Please repeat the passage on the Rules of Decision Act below word for word, from its first sentence to its last.

> Excerpt to read:

----------

Furthermore, Byrd cited the pre-Erie case of Herron v. Southern Pacific Co., 283 U.S. 91, 51 S.Ct. 383, 75 L.Ed. 857 (1931), for the proposition that “state laws cannot alter the essential character or function of a federal court.” 283 U.S. at 94, 51 S.Ct. at 384, cited at 356 U.S. at 539, 78 S.Ct. 893. Thus, the Rules of Decision Act was interpreted as mandating strict adherence to state law which had substantive content, but not requiring mimickery of state procedural rules which had little substantive content and were designed primarily for purposes of state judicial administration.

This view of the Rules of Decision Act was reiterated in Hanna v. Plumer, 380 U.S. 460, 85 S.Ct. 1136, 14 L.Ed.2d 8 (1965). While resting its decision on the Rules Enabling Act, the Supreme Court went out of its way to state that

it is doubtful that, even if there were no Federal Rule making it clear that in-hand service is not required in diversity actions, the Erie rule would have obligated the District Court to follow the Massachusetts procedure. ‘Outcome-determination’ analysis was never intended to serve as a talisman. 380 U.S. at 466-467. 85 S.Ct. at 1141.

Thus, the strict “outcome-determinative” test was laid to rest as the sole criterion for determining when the Rules of Decision Act required application of a state rule by a federal court.6 The key considerations were two: maintaining uniformity in the interpretation of a state’s substantive law (so as to avoid forum-shopping)7 and preventing the accident of citizenship from unfairly affecting the outcome of a diversity case.

----------

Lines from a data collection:
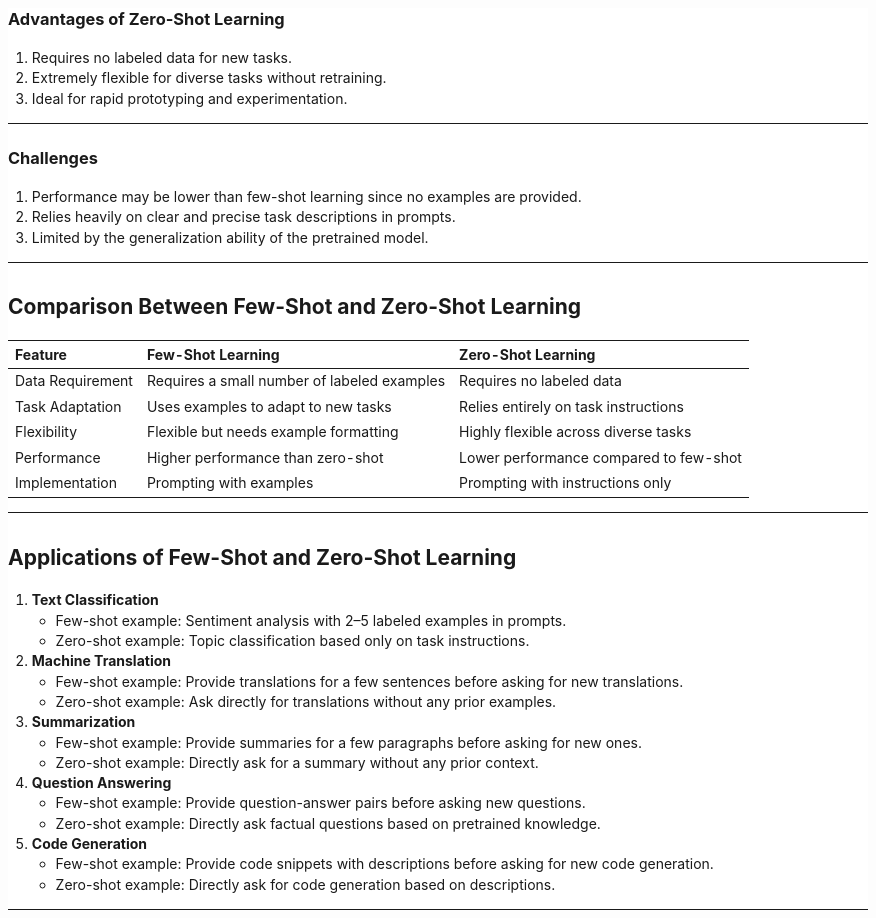 
### **Advantages of Zero-Shot Learning**

1. Requires no labeled data for new tasks.
2. Extremely flexible for diverse tasks without retraining.
3. Ideal for rapid prototyping and experimentation.

---

### **Challenges**

1. Performance may be lower than few-shot learning since no examples are provided.
2. Relies heavily on clear and precise task descriptions in prompts.
3. Limited by the generalization ability of the pretrained model.

---

## **Comparison Between Few-Shot and Zero-Shot Learning**

| Feature | Few-Shot Learning | Zero-Shot Learning |
| :-- | :-- | :-- |
| Data Requirement | Requires a small number of labeled examples | Requires no labeled data |
| Task Adaptation | Uses examples to adapt to new tasks | Relies entirely on task instructions |
| Flexibility | Flexible but needs example formatting | Highly flexible across diverse tasks |
| Performance | Higher performance than zero-shot | Lower performance compared to few-shot |
| Implementation | Prompting with examples | Prompting with instructions only |

---

## **Applications of Few-Shot and Zero-Shot Learning**

1. **Text Classification**
    - Few-shot example: Sentiment analysis with 2–5 labeled examples in prompts.
    - Zero-shot example: Topic classification based only on task instructions.
2. **Machine Translation**
    - Few-shot example: Provide translations for a few sentences before asking for new translations.
    - Zero-shot example: Ask directly for translations without any prior examples.
3. **Summarization**
    - Few-shot example: Provide summaries for a few paragraphs before asking for new ones.
    - Zero-shot example: Directly ask for a summary without any prior context.
4. **Question Answering**
    - Few-shot example: Provide question-answer pairs before asking new questions.
    - Zero-shot example: Directly ask factual questions based on pretrained knowledge.
5. **Code Generation**
    - Few-shot example: Provide code snippets with descriptions before asking for new code generation.
    - Zero-shot example: Directly ask for code generation based on descriptions.

---
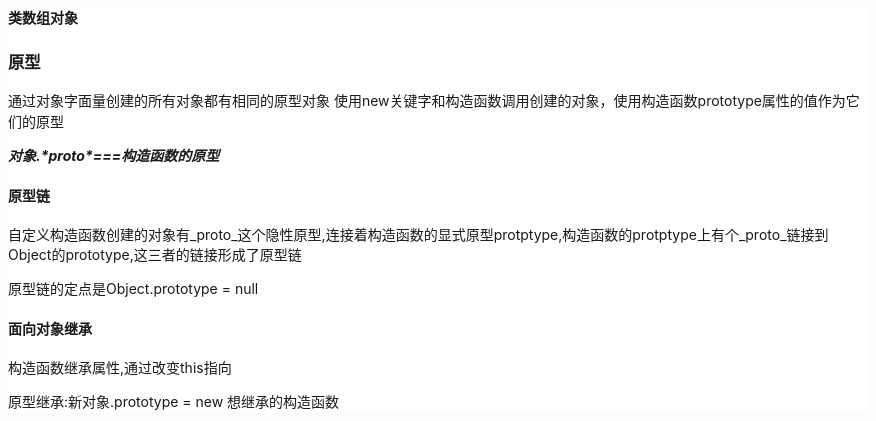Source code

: 
















#### 类数组对象

### 原型

通过对象字面量创建的所有对象都有相同的原型对象
使用new关键字和构造函数调用创建的对象，使用构造函数prototype属性的值作为它们的原型

***对象.\*proto\*===构造函数的原型***

#### 原型链

自定义构造函数创建的对象有_proto_这个隐性原型,连接着构造函数的显式原型protptype,构造函数的protptype上有个_proto_链接到Object的prototype,这三者的链接形成了原型链

原型链的定点是Object.prototype = null

#### 面向对象继承

构造函数继承属性,通过改变this指向

原型继承:新对象.prototype = new 想继承的构造函数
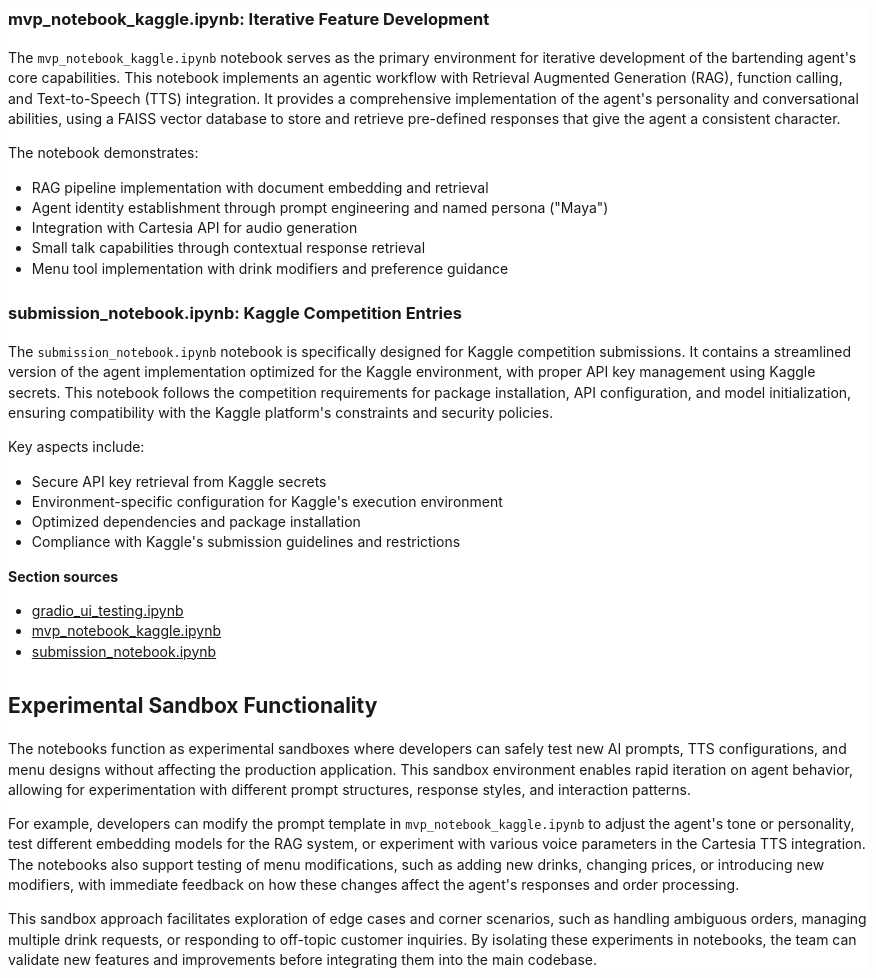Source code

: ### mvp_notebook_kaggle.ipynb: Iterative Feature Development

The `mvp_notebook_kaggle.ipynb` notebook serves as the primary environment for iterative development of the bartending agent's core capabilities. This notebook implements an agentic workflow with Retrieval Augmented Generation (RAG), function calling, and Text-to-Speech (TTS) integration. It provides a comprehensive implementation of the agent's personality and conversational abilities, using a FAISS vector database to store and retrieve pre-defined responses that give the agent a consistent character.

The notebook demonstrates:
- RAG pipeline implementation with document embedding and retrieval
- Agent identity establishment through prompt engineering and named persona ("Maya")
- Integration with Cartesia API for audio generation
- Small talk capabilities through contextual response retrieval
- Menu tool implementation with drink modifiers and preference guidance

### submission_notebook.ipynb: Kaggle Competition Entries

The `submission_notebook.ipynb` notebook is specifically designed for Kaggle competition submissions. It contains a streamlined version of the agent implementation optimized for the Kaggle environment, with proper API key management using Kaggle secrets. This notebook follows the competition requirements for package installation, API configuration, and model initialization, ensuring compatibility with the Kaggle platform's constraints and security policies.

Key aspects include:
- Secure API key retrieval from Kaggle secrets
- Environment-specific configuration for Kaggle's execution environment
- Optimized dependencies and package installation
- Compliance with Kaggle's submission guidelines and restrictions

**Section sources**
- [gradio_ui_testing.ipynb](file://notebooks/gradio_ui_testing.ipynb#L1-L572)
- [mvp_notebook_kaggle.ipynb](file://notebooks/mvp_notebook_kaggle.ipynb#L1-L2467)
- [submission_notebook.ipynb](file://notebooks/submission_notebook.ipynb#L1-L2887)

## Experimental Sandbox Functionality

The notebooks function as experimental sandboxes where developers can safely test new AI prompts, TTS configurations, and menu designs without affecting the production application. This sandbox environment enables rapid iteration on agent behavior, allowing for experimentation with different prompt structures, response styles, and interaction patterns.

For example, developers can modify the prompt template in `mvp_notebook_kaggle.ipynb` to adjust the agent's tone or personality, test different embedding models for the RAG system, or experiment with various voice parameters in the Cartesia TTS integration. The notebooks also support testing of menu modifications, such as adding new drinks, changing prices, or introducing new modifiers, with immediate feedback on how these changes affect the agent's responses and order processing.

This sandbox approach facilitates exploration of edge cases and corner scenarios, such as handling ambiguous orders, managing multiple drink requests, or responding to off-topic customer inquiries. By isolating these experiments in notebooks, the team can validate new features and improvements before integrating them into the main codebase.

----------

> Solution to this exercise:
Furthermore, Byrd cited the pre-Erie case of Herron v. Southern Pacific Co., 283 U.S. 91, 51 S.Ct. 383, 75 L.Ed. 857 (1931), for the proposition that “state laws cannot alter the essential character or function of a federal court.” 283 U.S. at 94, 51 S.Ct. at 384, cited at 356 U.S. at 539, 78 S.Ct. 893. Thus, the Rules of Decision Act was interpreted as mandating strict adherence to state law which had substantive content, but not requiring mimickery of state procedural rules which had little substantive content and were designed primarily for purposes of state judicial administration.

This view of the Rules of Decision Act was reiterated in Hanna v. Plumer, 380 U.S. 460, 85 S.Ct. 1136, 14 L.Ed.2d 8 (1965). While resting its decision on the Rules Enabling Act, the Supreme Court went out of its way to state that

it is doubtful that, even if there were no Federal Rule making it clear that in-hand service is not required in diversity actions, the Erie rule would have obligated the District Court to follow the Massachusetts procedure. ‘Outcome-determination’ analysis was never intended to serve as a talisman. 380 U.S. at 466-467. 85 S.Ct. at 1141.

Thus, the strict “outcome-determinative” test was laid to rest as the sole criterion for determining when the Rules of Decision Act required application of a state rule by a federal court.6 The key considerations were two: maintaining uniformity in the interpretation of a state’s substantive law (so as to avoid forum-shopping)7 and preventing the accident of citizenship from unfairly affecting the outcome of a diversity case.